The Zurich team can. From Orbis 2007, a database listing 37 million companies and investors worldwide, they pulled out all 43,060 TNCs and the share ownerships linking them. Then they constructed a model of which companies controlled others through shareholding networks, coupled with each company's operating revenues, to map the structure of economic power.

The work, to be published in PloS One, revealed a core of 1318 companies with interlocking ownerships (see image). Each of the 1318 had ties to two or more other companies, and on average they were connected to 20. What's more, although they represented 20 per cent of global operating revenues, the 1318 appeared to collectively own through their shares the majority of the world's large blue chip and manufacturing firms - the "real" economy - representing a further 60 per cent of global revenues.

When the team further untangled the web of ownership, it found much of it tracked back to a "super-entity" of 147 even more tightly knit companies - all of their ownership was held by other members of the super-entity - that controlled 40 per cent of the total wealth in the network. "In effect, less than 1 per cent of the companies were able to control 40 per cent of the entire network," says Glattfelder. Most were financial institutions. The top 20 included Barclays Bank, JPMorgan Chase & Co, and The Goldman Sachs Group.

John Driffill of the University of London, a macroeconomics expert, says the value of the analysis is not just to see if a small number of people controls the global economy, but rather its insights into economic stability.

Concentration of power is not good or bad in itself, says the Zurich team, but the core's tight interconnections could be. As the world learned in 2008, such networks are unstable. "If one [company] suffers distress," says Glattfelder, "this propagates."

"It's disconcerting to see how connected things really are," agrees George Sugihara of the Scripps Institution of Oceanography in La Jolla, California, a complex systems expert who has advised Deutsche Bank.

Yaneer Bar-Yam, head of the New England Complex Systems Institute (NECSI), warns that the analysis assumes ownership equates to control, which is not always true. Most company shares are held by fund managers who may or may not control what the companies they part-own actually do. The impact of this on the system's behaviour, he says, requires more analysis.

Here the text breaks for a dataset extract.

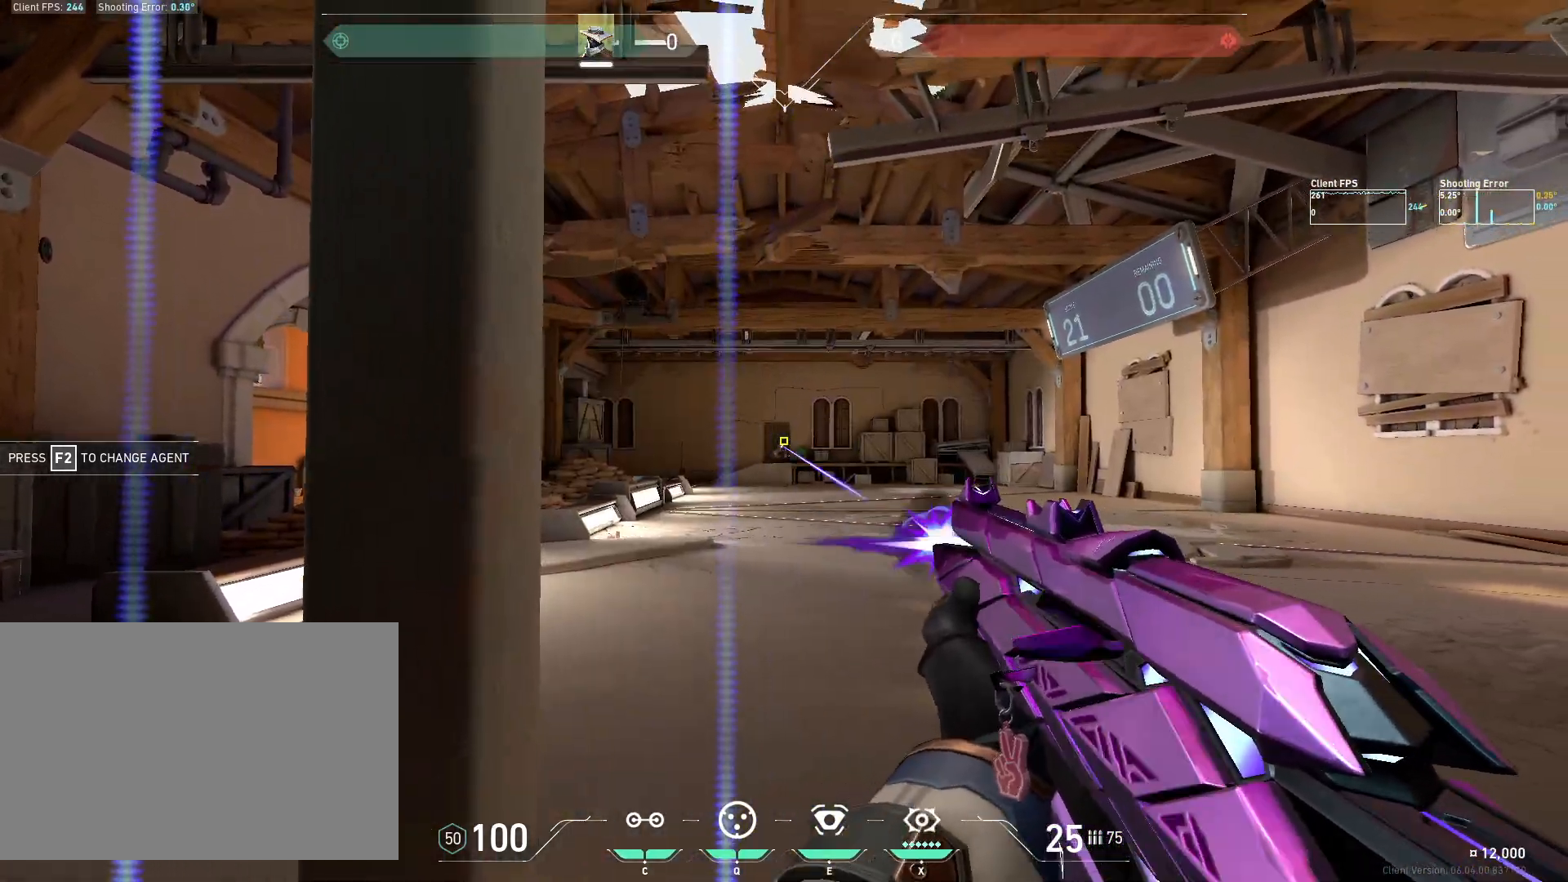
{"keys": [], "mouse": ["left"], "events": [[33, "mouse_left", "up"], [333, "a", "up"], [483, "mouse_left", "down"]]}
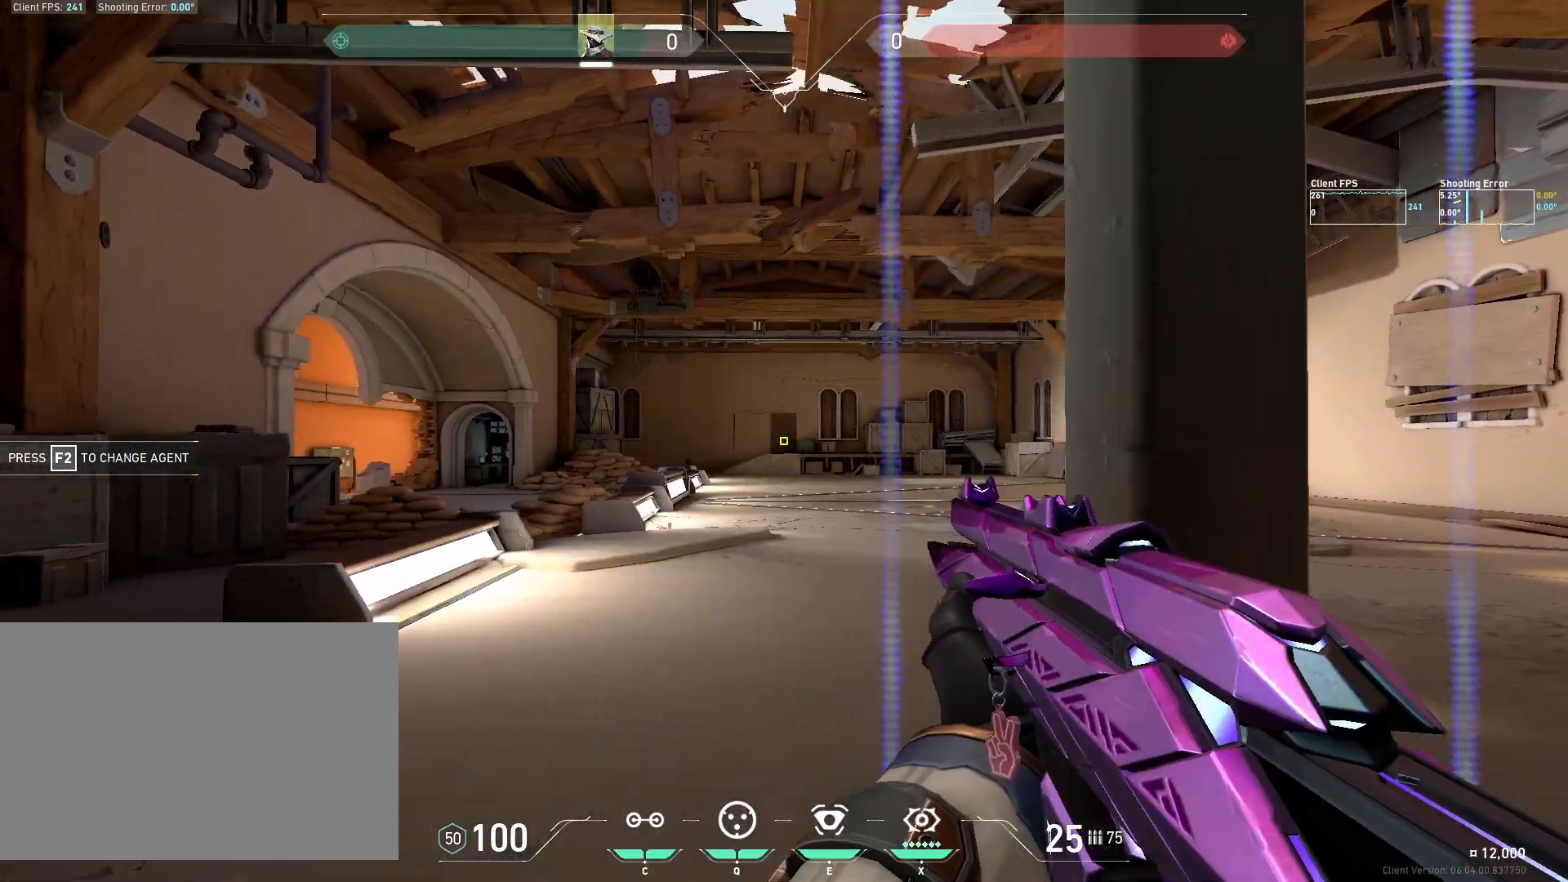
{"keys": [], "mouse": [], "events": [[33, "d", "down"], [133, "mouse_left", "up"], [400, "d", "up"]]}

Crucially, by identifying the architecture of global economic power, the analysis could help make it more stable. By finding the vulnerable aspects of the system, economists can suggest measures to prevent future collapses spreading through the entire economy. Glattfelder says we may need global anti-trust rules, which now exist only at national level, to limit over-connection among TNCs. Bar-Yam says the analysis suggests one possible solution: firms should be taxed for excess interconnectivity to discourage this risk.

One thing won't chime with some of the protesters' claims: the super-entity is unlikely to be the intentional result of a conspiracy to rule the world. "Such structures are common in nature," says Sugihara.

Newcomers to any network connect preferentially to highly connected members. TNCs buy shares in each other for business reasons, not for world domination. If connectedness clusters, so does wealth, says Dan Braha of NECSI: in similar models, money flows towards the most highly connected members. The Zurich study, says Sugihara, "is strong evidence that simple rules governing TNCs give rise spontaneously to highly connected groups". Or as Braha puts it: "The Occupy Wall Street claim that 1 per cent of people have most of the wealth reflects a logical phase of the self-organising economy."

So, the super-entity may not result from conspiracy. The real question, says the Zurich team, is whether it can exert concerted political power. Driffill feels 147 is too many to sustain collusion. Braha suspects they will compete in the market but act together on common interests. Resisting changes to the network structure may be one such common interest.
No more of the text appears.